Online political engagement in the U.S. and Japan

The U.S. Department of Education and the U.S. Embassy in Tokyo, Japan, hosted a cross-cultural discussion of the internet and politics in which the word “cool” played a starring role.

Tadamasa Kimura, a professor at the University of Tokyo, presented his findings about the internet’s negligible effect on Japanese electoral politics. People who follow traditional media were more likely than SNS users to vote and, in his observation, mobile internet use is mostly for socializing, not information gathering or political organizing. (This was confirmed later by a student commentator.) Kimura observed that Japan has not yet said, “Yes, We Can” to the internet or to political action.
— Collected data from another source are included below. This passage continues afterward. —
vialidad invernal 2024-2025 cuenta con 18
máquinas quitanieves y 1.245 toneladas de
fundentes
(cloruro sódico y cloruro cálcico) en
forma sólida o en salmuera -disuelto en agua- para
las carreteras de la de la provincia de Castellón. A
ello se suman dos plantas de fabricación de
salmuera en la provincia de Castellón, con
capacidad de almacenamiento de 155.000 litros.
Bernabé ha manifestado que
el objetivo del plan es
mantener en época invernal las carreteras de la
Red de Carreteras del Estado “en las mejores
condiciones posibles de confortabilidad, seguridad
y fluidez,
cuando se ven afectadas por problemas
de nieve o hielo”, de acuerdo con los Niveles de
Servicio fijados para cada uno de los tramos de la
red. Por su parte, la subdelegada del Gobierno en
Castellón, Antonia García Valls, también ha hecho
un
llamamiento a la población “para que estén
I talked about how in the U.S., broadband internet access allows people to engage more deeply with “unfiltered” political information sources and with each other. Young people were especially likely to have used social media to get involved in politics this year.

The discussion went on to reveal that Japanese politicians are barred from updating their websites or going door to door in the last two weeks of a campaign. Contrast that with the experience shared by Lauren Lucas, a college senior and a McCain volunteer, who said that going door to door in Ohio was the most important work she felt she could do in the last days of the race.

Yuki Okubo, a student at the University of Tokyo, closed out the presentations with his observations that it’s just not cool to be interested in Japanese politics. He described a documentary which lampooned Japanese politicians bowing to every passerby and even an electrical pole in their attempt to gain votes. Okubo seemed almost wistful about what he saw of the U.S. campaign — “cool” politicians giving “eloquent” speeches in front of cheering crowds.